**Excerpted text:**
-- BEGIN --

December 12, 2013

(+++) PERFORMER FOCUSES


Mussorgsky: Pictures at an Exhibition; Songs and Dances of Death; The Nursery (all orchestrated by Peter Breiner). New Zealand Symphony Orchestra conducted by Peter Breiner. Naxos. $9.99.

Verdi: Messa da Requiem. Juliana DiGiacomo, soprano; Michelle DeYoung, mezzo-soprano; Vittorio Grigolo, tenor; Ildebrando D’Arcangelo, bass; Los Angeles Master Chorale and Los Angeles Philharmonic conducted by Gustavo Dudamel. C Major DVD. $24.99.

Daniel Clarke Bouchard: Scènes d’Enfants. Daniel Clarke Bouchard and Oliver Jones, pianos. ATMA Classique. $16.99.

Chanticleer: Someone New. Chanticleer Records. $16.99.

     In some recordings, the focus is less on the music than on the performer or performers bringing it to life. Or sometimes there is a mixed focus, as in Naxos’ new Mussorgsky CD featuring Peter Breiner and the New Zealand Symphony Orchestra. The attraction here is that of a curiosity: Breiner has entirely reorchestrated Pictures at an Exhibition, actively seeking to move it well beyond the sonic compass of the familiar Ravel version and to produce sonorities that may make a 21st-century audience sit up and take notice. Whether or not this serves the music well is a matter of opinion, but it certainly puts Breiner in a long line of orchestrators of Mussorgsky’s piano suite. Indeed, an earlier Naxos CD of Pictures at an Exhibition featured orchestrations of the work’s 16 sections by 15 different composers, retaining one Ravel segment and adding ones by Leopold Stokowski, Vladimir Ashkenazy, Sir Henry Wood, Lucien Cailliet and a number of contemporary composers. In that CD and in the new Breiner one, what is most striking is how well the template of Mussorgsky’s piano pieces stands up under multiple considerations and reconsiderations: Pictures really is a work that can be seen through many different lenses and still emerge whole and impressively effectively. Breiner’s handling of the material is sure and sensitive, having some of the overt emotional tweaking of film music and building to an overwhelming climax with The Great Gate of Kiev. Breiner is more in the tradition of Stokowski than anyone else, not hesitating to load the music with doublings (or multiples) of instruments in seeking a really big sound, willingly sacrificing subtleties in the name of special instrumental effects. The Breiner Pictures will surely not displace Ravel’s smoother and more elegant orchestration, but it is fun to listen to and sheds some new light on this very familiar music. Breiner also does a fine job with some less familiar Mussorgsky, orchestrating two of the composer’s death-haunted song cycles with rather more sensitivity and even delicacy than he brings to Pictures at an Exhibition. All the works are quite well played, and Breiner the conductor is clearly adept at bringing out the lines and emphases that Breiner the arranger has put into these works. The result is a disc that tells more about Breiner than about Mussorgsky – and is no less interesting because of that fact.

-- END --

**Data extract:**
-- BEGIN --

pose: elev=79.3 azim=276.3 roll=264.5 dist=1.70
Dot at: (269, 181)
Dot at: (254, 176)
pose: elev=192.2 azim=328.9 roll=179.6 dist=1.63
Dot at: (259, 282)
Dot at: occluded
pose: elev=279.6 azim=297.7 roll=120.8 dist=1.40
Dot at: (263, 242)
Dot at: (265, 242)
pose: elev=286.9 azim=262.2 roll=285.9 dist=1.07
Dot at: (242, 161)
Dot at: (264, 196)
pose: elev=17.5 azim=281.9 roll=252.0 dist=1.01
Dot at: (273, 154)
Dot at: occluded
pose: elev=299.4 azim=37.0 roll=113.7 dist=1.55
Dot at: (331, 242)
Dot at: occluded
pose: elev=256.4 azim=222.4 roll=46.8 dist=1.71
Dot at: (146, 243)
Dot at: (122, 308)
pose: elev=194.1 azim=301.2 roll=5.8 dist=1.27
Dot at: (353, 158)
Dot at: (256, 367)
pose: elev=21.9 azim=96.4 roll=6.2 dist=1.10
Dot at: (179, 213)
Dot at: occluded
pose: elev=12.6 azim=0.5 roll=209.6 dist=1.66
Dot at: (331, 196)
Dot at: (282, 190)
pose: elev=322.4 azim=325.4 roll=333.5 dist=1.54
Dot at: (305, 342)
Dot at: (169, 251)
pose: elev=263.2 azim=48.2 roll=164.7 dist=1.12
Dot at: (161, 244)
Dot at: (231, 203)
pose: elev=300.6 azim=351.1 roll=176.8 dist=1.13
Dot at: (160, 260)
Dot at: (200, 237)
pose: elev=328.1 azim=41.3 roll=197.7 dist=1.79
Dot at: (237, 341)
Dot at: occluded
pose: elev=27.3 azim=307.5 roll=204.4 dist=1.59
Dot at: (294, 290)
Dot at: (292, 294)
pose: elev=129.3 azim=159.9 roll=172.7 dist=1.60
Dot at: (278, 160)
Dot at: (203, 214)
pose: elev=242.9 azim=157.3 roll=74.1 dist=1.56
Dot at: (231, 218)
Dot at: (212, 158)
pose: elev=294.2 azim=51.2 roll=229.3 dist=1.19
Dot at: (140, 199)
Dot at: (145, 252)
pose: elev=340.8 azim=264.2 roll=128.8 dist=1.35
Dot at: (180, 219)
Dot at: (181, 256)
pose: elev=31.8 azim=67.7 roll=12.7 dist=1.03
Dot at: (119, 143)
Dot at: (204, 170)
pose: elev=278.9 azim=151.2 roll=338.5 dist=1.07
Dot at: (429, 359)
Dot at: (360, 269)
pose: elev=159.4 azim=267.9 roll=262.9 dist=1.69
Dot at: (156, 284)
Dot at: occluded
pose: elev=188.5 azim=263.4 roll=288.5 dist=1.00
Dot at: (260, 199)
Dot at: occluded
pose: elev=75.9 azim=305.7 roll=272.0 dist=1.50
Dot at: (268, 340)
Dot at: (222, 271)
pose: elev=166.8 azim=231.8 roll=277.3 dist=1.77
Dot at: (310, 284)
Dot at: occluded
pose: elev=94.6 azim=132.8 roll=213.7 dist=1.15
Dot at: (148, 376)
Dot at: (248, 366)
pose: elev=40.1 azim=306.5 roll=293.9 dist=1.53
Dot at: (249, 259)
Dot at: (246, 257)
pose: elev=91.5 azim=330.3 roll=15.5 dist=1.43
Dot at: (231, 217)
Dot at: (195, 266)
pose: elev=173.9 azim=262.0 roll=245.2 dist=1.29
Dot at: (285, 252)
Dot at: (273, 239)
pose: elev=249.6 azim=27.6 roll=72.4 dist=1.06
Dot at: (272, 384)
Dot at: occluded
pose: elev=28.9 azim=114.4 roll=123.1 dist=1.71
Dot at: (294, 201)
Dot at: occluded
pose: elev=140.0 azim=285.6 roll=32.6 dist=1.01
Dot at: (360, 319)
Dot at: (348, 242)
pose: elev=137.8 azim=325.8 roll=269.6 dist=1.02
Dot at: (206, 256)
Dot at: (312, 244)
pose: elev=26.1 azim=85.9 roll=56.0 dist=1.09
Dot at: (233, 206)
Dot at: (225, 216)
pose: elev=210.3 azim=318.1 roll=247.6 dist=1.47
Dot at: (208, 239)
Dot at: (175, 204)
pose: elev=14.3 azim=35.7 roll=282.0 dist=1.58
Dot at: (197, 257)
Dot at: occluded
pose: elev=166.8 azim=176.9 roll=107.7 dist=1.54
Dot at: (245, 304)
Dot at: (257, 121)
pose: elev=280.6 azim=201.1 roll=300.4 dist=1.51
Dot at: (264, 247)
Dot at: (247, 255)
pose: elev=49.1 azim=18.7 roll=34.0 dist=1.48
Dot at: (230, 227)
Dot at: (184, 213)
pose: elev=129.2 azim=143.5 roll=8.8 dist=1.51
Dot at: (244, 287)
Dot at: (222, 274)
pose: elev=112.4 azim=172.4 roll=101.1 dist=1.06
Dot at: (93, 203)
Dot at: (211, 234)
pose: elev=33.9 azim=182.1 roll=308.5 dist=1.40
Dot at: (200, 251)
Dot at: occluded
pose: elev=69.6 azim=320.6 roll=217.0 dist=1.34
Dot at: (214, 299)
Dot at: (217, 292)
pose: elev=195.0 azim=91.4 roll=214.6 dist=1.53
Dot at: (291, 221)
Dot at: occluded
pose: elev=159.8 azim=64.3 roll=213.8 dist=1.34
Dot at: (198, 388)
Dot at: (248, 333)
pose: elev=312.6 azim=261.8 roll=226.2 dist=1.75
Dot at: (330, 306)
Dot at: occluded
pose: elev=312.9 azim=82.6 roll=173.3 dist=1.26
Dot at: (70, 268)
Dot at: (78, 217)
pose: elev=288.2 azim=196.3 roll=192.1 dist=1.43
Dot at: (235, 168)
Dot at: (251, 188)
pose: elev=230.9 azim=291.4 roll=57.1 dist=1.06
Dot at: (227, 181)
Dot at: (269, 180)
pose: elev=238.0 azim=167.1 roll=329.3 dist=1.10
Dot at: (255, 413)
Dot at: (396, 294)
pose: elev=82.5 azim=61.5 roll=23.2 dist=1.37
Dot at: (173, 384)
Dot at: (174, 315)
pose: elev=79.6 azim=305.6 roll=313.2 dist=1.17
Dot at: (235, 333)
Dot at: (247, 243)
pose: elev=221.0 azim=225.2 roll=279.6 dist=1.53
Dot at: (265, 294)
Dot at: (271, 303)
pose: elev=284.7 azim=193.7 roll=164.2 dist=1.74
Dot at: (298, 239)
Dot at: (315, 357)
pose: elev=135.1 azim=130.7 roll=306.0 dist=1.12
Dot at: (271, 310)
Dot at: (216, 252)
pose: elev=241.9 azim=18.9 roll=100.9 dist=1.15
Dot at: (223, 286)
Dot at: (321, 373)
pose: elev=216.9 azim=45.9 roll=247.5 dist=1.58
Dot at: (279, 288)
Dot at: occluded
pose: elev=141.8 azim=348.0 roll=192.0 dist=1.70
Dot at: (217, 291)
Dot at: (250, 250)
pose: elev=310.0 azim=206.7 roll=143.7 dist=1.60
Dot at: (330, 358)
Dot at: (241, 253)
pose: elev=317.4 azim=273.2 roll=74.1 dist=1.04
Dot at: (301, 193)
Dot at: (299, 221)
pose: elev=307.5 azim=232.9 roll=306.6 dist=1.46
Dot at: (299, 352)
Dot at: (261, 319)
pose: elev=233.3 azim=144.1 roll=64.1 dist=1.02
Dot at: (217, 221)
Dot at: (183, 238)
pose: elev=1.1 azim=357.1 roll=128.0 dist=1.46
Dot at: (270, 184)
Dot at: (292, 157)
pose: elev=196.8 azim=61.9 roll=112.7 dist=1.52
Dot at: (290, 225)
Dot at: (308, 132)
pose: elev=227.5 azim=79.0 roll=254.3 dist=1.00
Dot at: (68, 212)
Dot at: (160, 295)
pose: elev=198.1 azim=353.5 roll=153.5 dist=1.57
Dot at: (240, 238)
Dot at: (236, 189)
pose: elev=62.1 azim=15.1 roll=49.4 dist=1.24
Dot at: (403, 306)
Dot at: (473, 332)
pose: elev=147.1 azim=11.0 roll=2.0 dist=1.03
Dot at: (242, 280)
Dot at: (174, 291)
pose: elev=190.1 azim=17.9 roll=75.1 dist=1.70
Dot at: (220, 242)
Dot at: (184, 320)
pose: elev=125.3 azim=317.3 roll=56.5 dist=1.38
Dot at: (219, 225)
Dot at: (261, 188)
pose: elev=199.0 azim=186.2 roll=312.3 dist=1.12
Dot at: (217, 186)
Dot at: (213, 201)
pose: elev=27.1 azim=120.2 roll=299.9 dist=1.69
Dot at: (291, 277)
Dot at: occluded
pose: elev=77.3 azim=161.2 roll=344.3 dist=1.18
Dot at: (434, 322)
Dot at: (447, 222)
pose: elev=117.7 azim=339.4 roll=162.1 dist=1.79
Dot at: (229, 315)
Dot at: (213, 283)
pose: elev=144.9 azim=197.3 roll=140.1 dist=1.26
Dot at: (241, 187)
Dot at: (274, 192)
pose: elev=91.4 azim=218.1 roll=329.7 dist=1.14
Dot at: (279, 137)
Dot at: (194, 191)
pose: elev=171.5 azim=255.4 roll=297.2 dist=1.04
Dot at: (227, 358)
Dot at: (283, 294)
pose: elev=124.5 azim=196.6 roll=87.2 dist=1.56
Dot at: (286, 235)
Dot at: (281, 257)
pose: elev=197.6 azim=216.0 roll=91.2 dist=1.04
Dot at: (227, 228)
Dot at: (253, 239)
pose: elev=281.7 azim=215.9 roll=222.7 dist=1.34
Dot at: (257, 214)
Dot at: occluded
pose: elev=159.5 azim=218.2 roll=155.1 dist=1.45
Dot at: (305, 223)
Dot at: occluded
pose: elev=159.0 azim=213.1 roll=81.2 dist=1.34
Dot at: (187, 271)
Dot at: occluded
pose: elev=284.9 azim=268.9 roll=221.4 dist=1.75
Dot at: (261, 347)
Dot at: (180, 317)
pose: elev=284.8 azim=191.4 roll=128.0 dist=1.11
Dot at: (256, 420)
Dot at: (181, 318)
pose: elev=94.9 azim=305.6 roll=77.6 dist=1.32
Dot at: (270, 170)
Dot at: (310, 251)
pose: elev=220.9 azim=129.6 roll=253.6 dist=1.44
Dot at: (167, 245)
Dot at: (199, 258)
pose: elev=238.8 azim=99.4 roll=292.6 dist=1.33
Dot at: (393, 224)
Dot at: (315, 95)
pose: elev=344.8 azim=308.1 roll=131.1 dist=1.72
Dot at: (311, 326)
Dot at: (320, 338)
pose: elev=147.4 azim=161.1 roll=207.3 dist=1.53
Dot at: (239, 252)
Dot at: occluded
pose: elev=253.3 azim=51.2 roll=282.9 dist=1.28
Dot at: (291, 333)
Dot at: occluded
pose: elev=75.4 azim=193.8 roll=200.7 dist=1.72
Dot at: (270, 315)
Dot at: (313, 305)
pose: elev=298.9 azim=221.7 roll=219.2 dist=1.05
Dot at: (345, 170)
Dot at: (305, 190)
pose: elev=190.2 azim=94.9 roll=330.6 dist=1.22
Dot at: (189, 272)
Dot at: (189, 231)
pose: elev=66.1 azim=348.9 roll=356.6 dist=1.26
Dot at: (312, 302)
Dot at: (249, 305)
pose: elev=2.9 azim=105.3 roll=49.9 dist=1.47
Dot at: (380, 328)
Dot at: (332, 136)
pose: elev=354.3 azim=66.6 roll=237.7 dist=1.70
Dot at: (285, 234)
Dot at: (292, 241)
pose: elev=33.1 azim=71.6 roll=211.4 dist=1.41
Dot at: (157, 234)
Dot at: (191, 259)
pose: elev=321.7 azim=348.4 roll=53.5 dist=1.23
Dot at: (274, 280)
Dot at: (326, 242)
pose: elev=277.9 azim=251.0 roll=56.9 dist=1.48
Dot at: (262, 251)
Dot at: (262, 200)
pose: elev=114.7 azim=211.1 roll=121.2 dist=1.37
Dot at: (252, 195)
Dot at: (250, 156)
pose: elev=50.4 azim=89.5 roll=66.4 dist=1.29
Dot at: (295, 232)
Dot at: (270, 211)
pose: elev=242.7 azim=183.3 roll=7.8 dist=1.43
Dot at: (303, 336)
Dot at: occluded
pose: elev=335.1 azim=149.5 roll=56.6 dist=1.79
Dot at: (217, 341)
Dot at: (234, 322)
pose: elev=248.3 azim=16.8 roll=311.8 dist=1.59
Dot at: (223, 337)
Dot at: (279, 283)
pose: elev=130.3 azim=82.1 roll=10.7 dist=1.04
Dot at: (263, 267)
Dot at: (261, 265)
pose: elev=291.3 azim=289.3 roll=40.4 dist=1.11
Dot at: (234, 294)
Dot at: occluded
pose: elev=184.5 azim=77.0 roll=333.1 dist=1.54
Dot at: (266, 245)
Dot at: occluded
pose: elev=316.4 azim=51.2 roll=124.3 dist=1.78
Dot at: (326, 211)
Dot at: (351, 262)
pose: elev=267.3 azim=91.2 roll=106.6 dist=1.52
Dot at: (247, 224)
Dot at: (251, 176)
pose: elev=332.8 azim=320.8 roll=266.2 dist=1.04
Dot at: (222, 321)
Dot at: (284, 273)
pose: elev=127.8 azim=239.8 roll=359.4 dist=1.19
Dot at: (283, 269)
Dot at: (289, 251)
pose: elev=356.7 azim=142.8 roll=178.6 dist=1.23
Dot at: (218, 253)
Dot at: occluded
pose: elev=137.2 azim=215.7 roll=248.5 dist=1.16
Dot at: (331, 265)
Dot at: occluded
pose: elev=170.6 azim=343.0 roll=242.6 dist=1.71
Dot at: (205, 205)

-- END --

**Written request:** Reproduce, word for word, the stretch of the review from "(+++) PERFORMER FOCUSES" through "Breiner. Naxos. $9.99.".

**Output:**
(+++) PERFORMER FOCUSES


Mussorgsky: Pictures at an Exhibition; Songs and Dances of Death; The Nursery (all orchestrated by Peter Breiner). New Zealand Symphony Orchestra conducted by Peter Breiner. Naxos. $9.99.